Avec grand bruit et grand fracas
Un Torrent tombait des montagnes :
Tout fuyait devant lui ; l’horreur suivait ses pas ;
Il faisait trembler les campagnes.
Nul voyageur n’osait passer
Une barrière si puissante :
Un seul vit des voleurs, et se sentant presser,
Il mit entre eux et lui cette onde menaçante.
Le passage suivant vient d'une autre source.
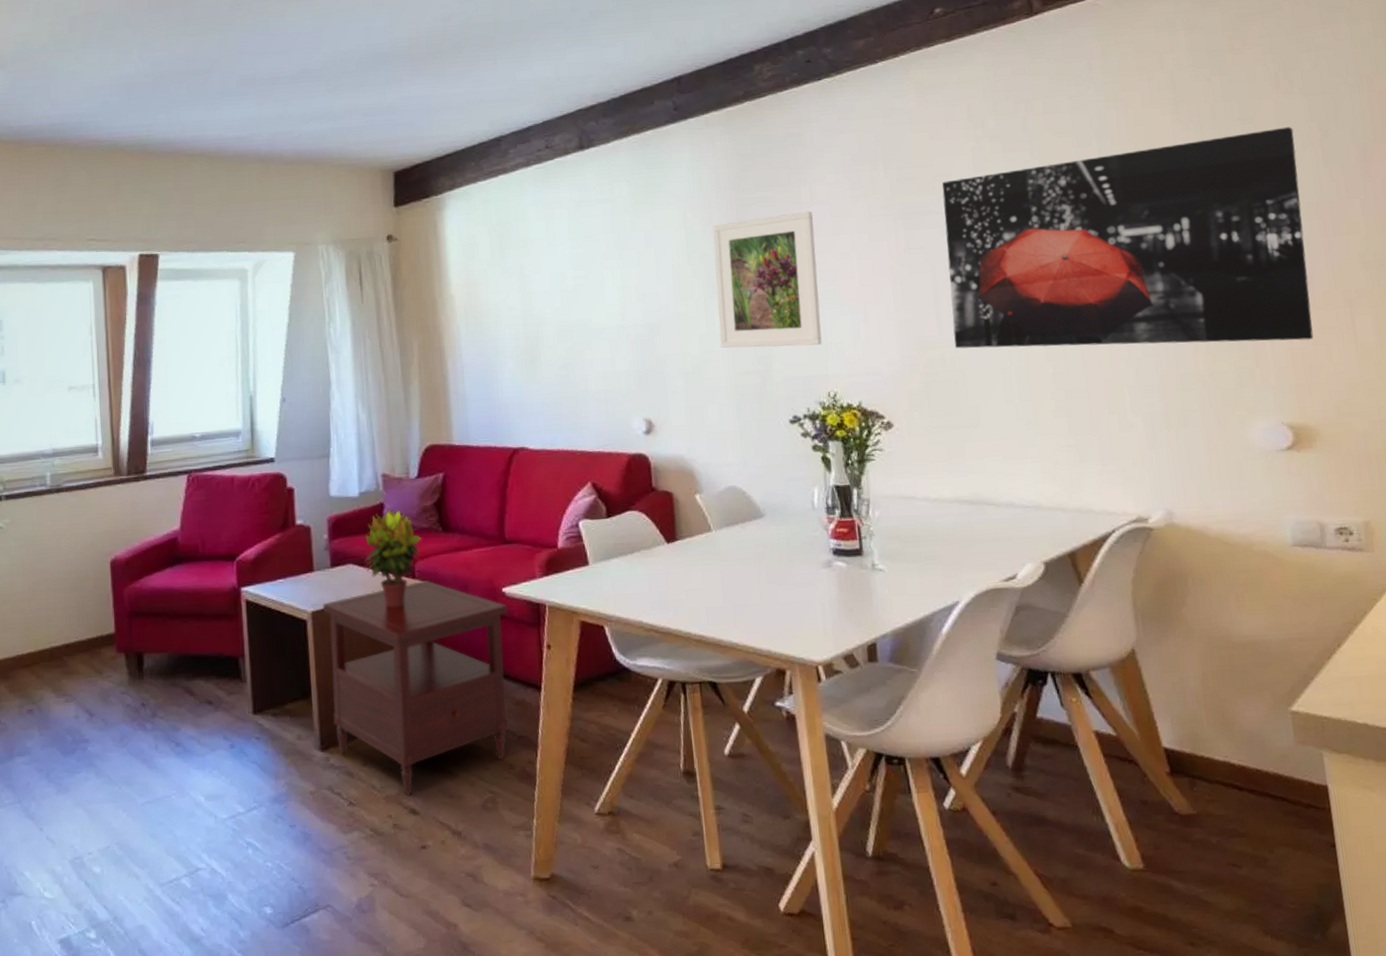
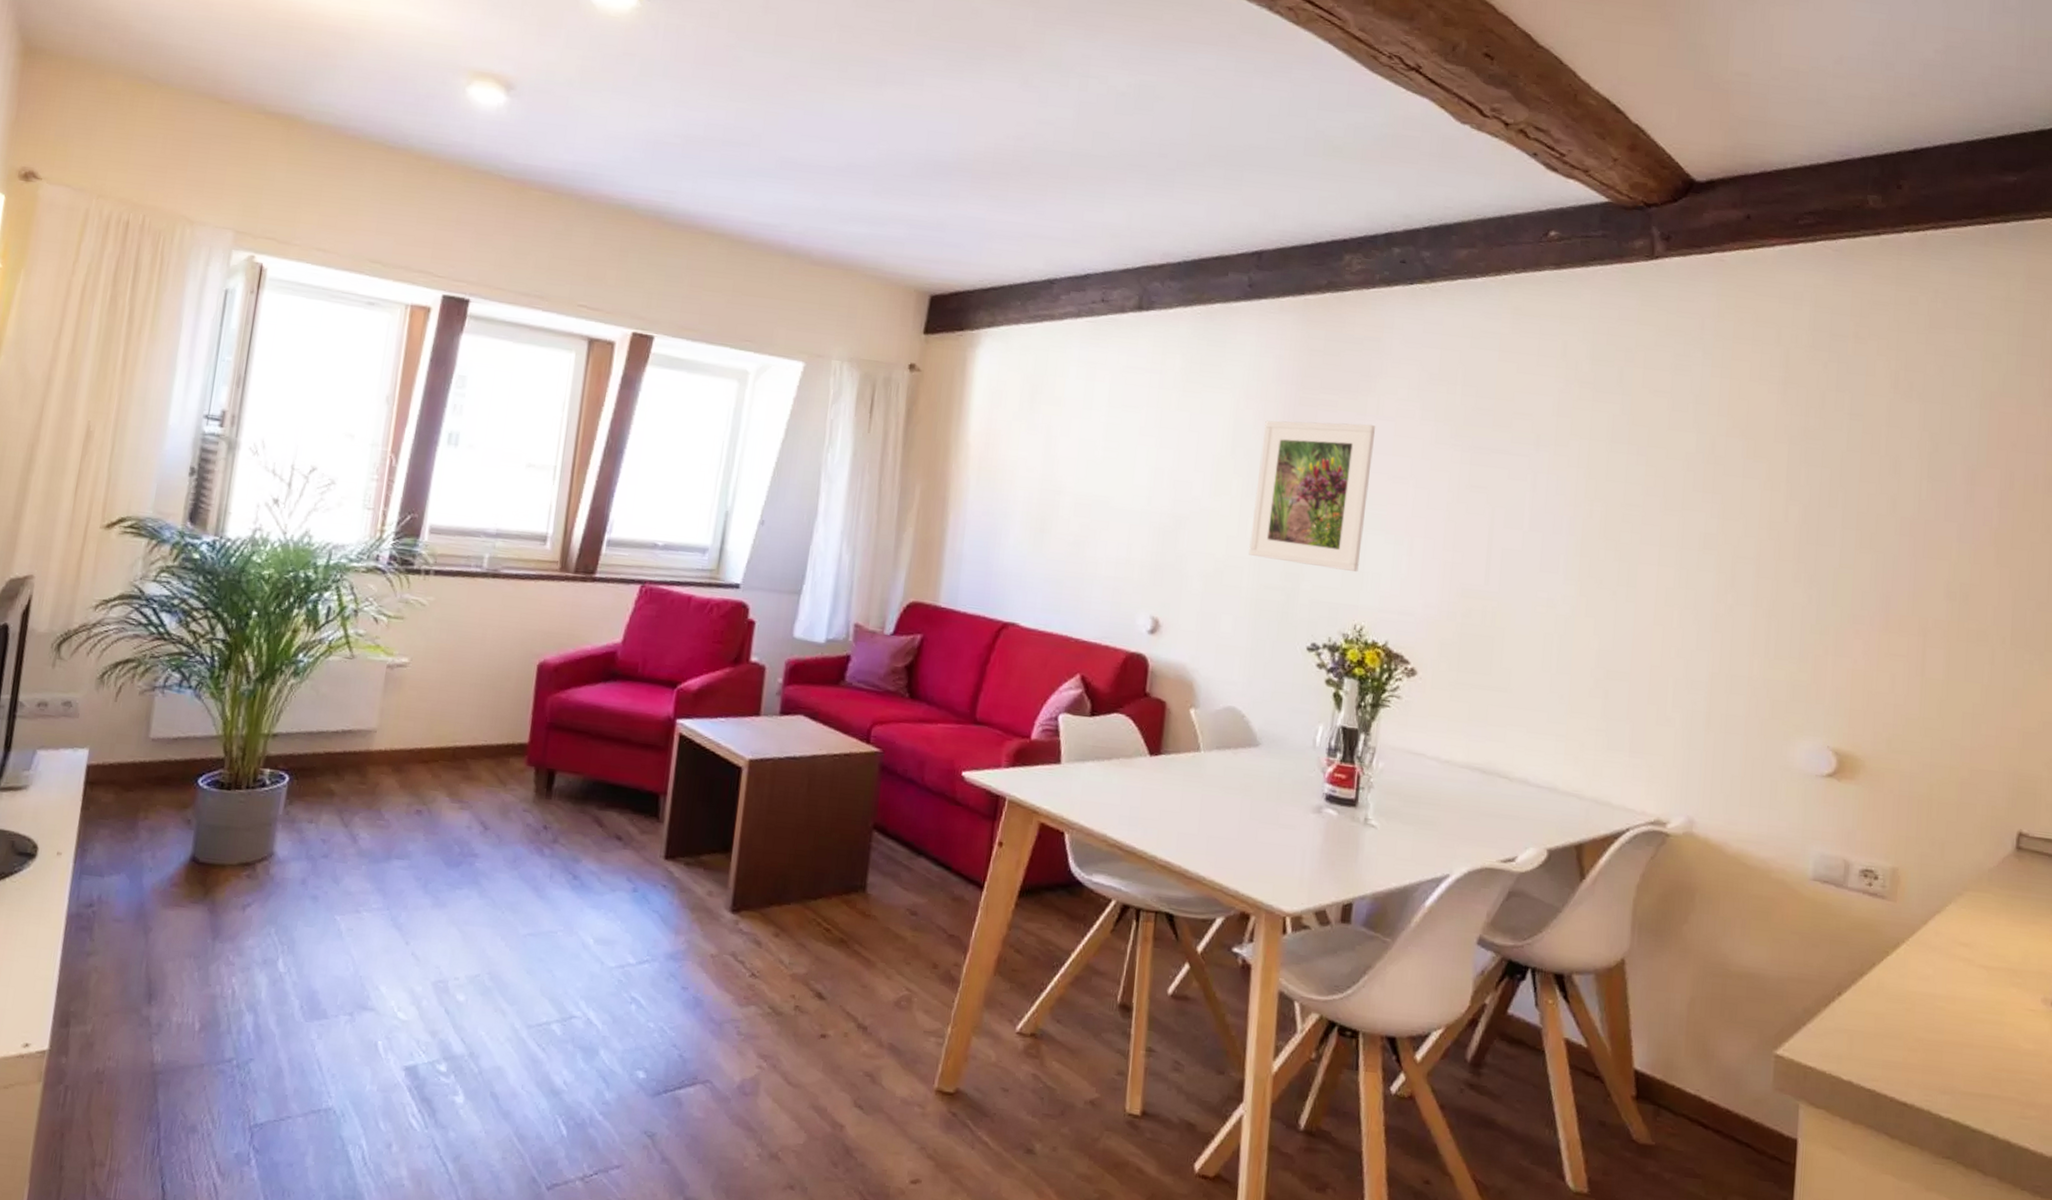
side table: present [322,581,508,797] -> none [750,747,964,979]
potted plant: present [365,509,423,608] -> none [818,663,886,773]
wall art: present [942,127,1314,349] -> none [1500,420,1903,664]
Ce n’était que menace, et bruit, sans profondeur ;
Notre homme enfin n’eut que la peur.
Ce succès lui donnant courage,
Et les mêmes voleurs le poursuivant toujours,
Il rencontra sur son passage
Une Rivière dont le cours
Image d’un sommeil doux, paisible et tranquille
Lui fit croire d’abord ce trajet fort facile.
Point de bords escarpés, un sable pur et net.
Il entre, et son cheval le met
A couvert des voleurs, mais non de l’onde noire :
Tous deux au Styx allèrent boire ;
Tous deux, à nager malheureux,
Allèrent traverser au séjour ténébreux,
Bien d’autres fleuves que les nôtres.
Les gens sans bruit sont dangereux :
Il n’en est pas ainsi des autres.
Analyses de Chamfort – 1796.
V. 1. Avec grand bruit et grand fracas..
Voyez comme La Fontaine varie ses tons ; voyez comme il monte , comme il descend avec son sujet. Opposez à cette peinture du torrent, celle de la rivière , huit ou dix vers plus bas. Remarquons aussi ce trait de poésie du voyageur qui va traverser
V. 23. Bien d’autres fleuves que les nôtres.
On peut objecter que, dans cette fable , le marchand est forcé de passer la rivière , comme il a été forcé de passer le torrent, et que la fable serait meilleure , c’est-à-dire, la vérité que l’auteur veut établir mieux démontrée , si le marchand , ayant le choix de passer par la rivière , ou par le torrent, eût préféré la rivière. Cela peut être, mais il en résulterait que la fable est bonne et pourrait être meilleure.